Efficient way to check if we should exit a working thread


It's like a thread-pool context. I have a global atomic variable which indicates if working threads should exit:

atomic<bool> exit;

Such working threads are executed in a loop this way:

while (true) {
  std::unique_lock lock{mut};
  cv.wait(lock, [] {
    return !queue.empty() || exit.load();
  };

  if (exit.load()) {
    return;
  }

  // take task from queue
}

Is there any other efficient way (with better performance, lower latency) to check if we should exit from the working thread?


Solution

  • To minimize throughput cost of checking an exit_now flag, use .load(relaxed).

    That's extremely cheap if nothing in the same cache line is written frequently by any threads. i.e. with no false sharing, every thread can have the cache line in MESI Shared state and get L1d cache hits from loading it. (Or at least L2 or L3 hits, if you do a bunch of work between checks.)

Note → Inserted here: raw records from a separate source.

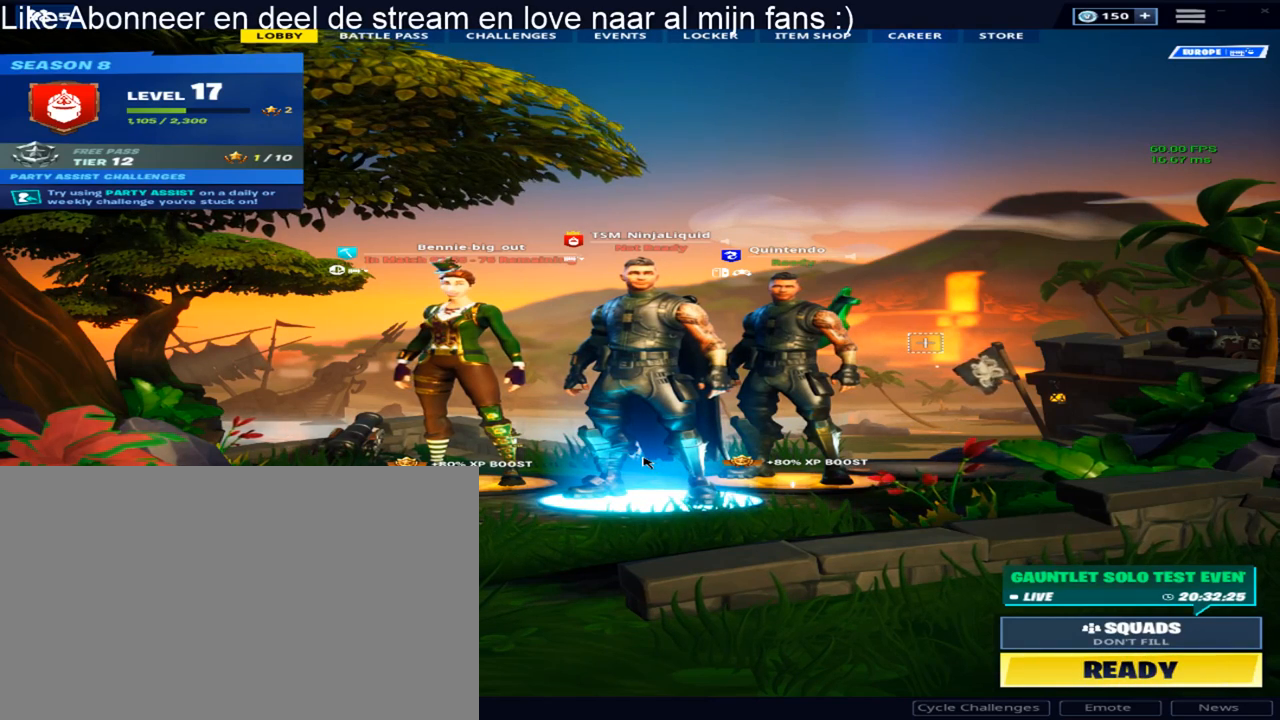
{"keys": [], "mouse": [], "mouse_move": "down-right", "events": []}
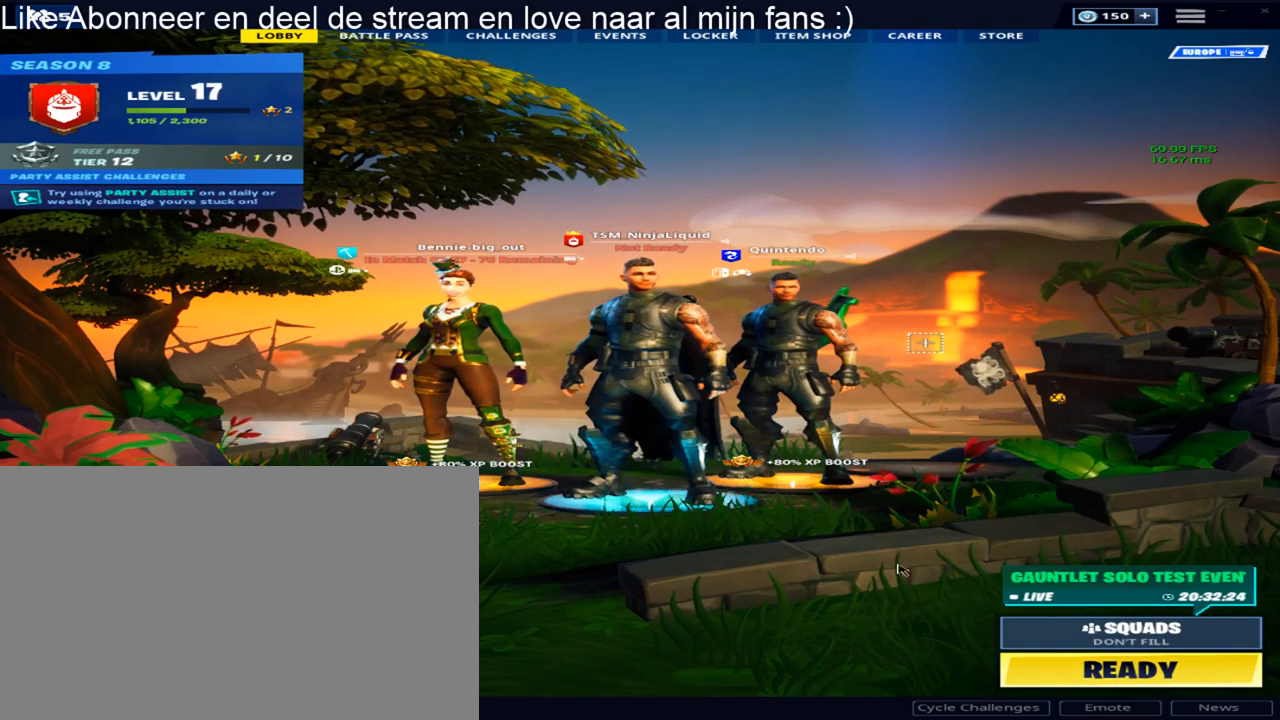
{"keys": [], "mouse": ["left"], "mouse_move": "up-right", "events": [[500, "mouse_left", "down"]]}
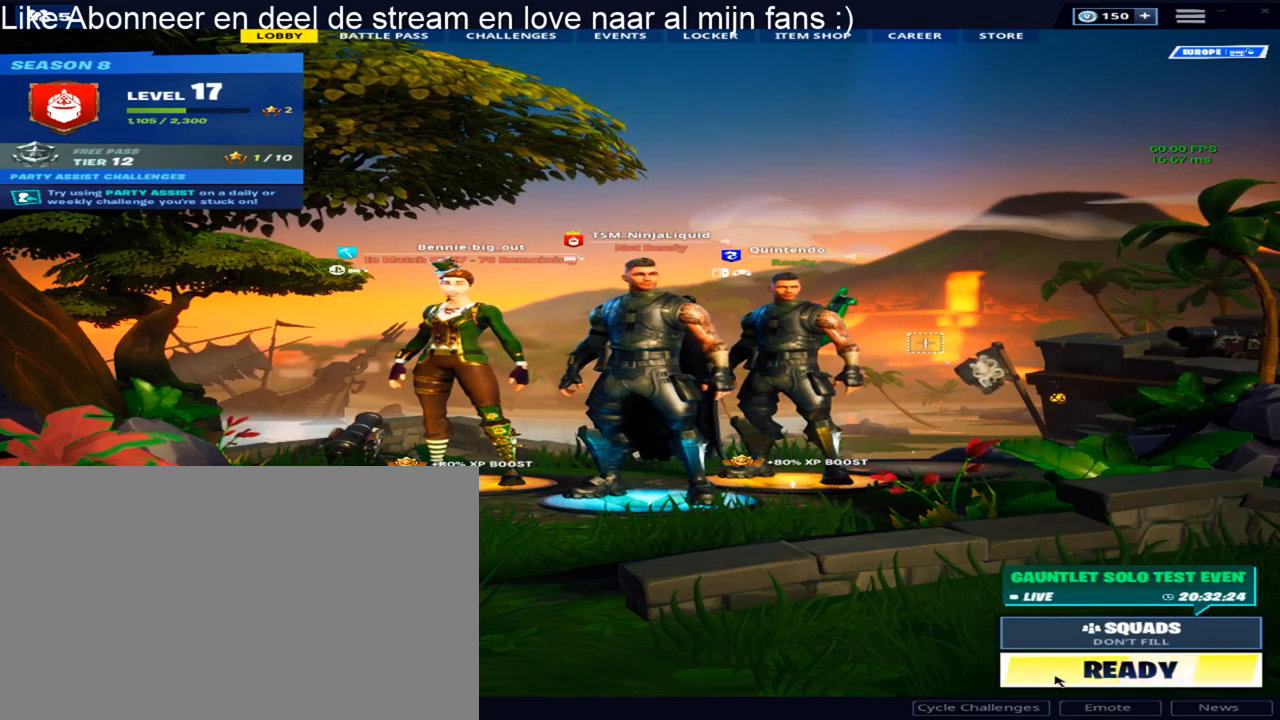
{"keys": [], "mouse": [], "mouse_move": "still", "events": [[150, "mouse_left", "up"], [333, "mouse_left", "down"], [467, "mouse_left", "up"]]}
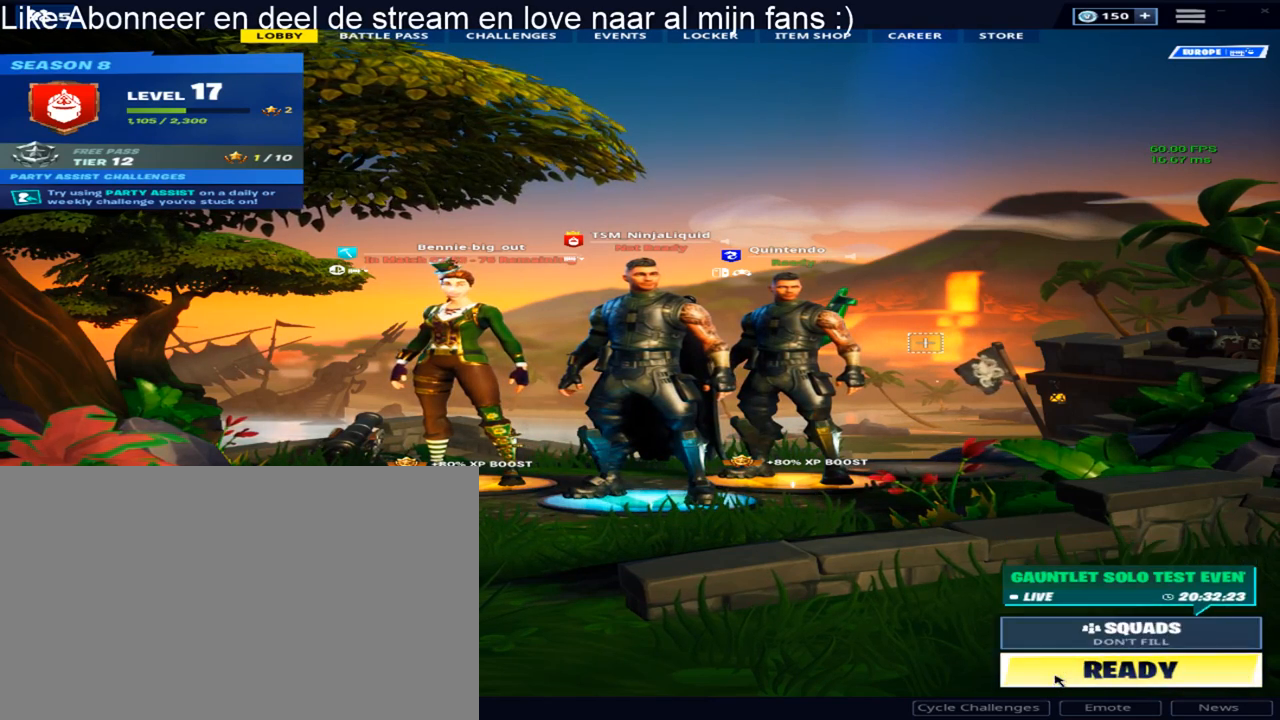
{"keys": [], "mouse": [], "mouse_move": "still", "events": [[67, "mouse_left", "down"], [167, "mouse_left", "up"], [300, "mouse_left", "down"], [350, "mouse_left", "up"]]}
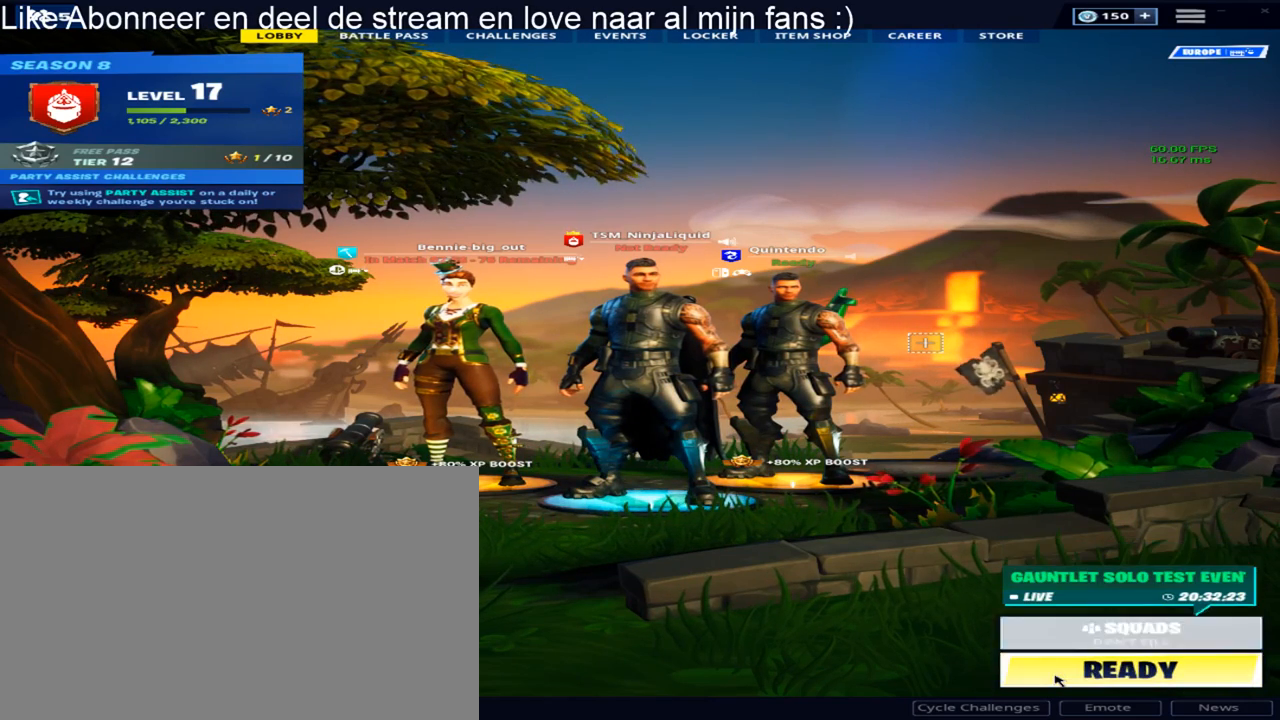
{"keys": [], "mouse": [], "mouse_move": "still", "events": []}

    relaxed loads don't need any extra ordering or barriers, so they're as cheap as accessing a non-atomic global variable (in cases where it couldn't be optimized into a register for the loop duration.)

    Related: Why set the stop flag using `memory_order_seq_cst`, if you check it with `memory_order_relaxed`?


    But that just minimizes overhead of checking the exit flag.

    You could use a lock-free queue that blocks when empty, and check the exit flag after every item. I guess that would make exit latency a tradeoff with wasting throughput waking up even when there's no work in the queue just to check the flag, if you can't enqueue something after setting the exit flag to make sure readers wake up.

    Another option could be to cancel other threads, e.g. send POSIX signals, and have a signal handler which exits. That could wake a thread up to get it to exit even if it's in the middle of blocking to wait for a condition variable (or C++20 std:wait()).
    With C++20 there's std::jthread]2 which is cancellable, with C++17 and earlier you'd have to roll your own in a less-portable way.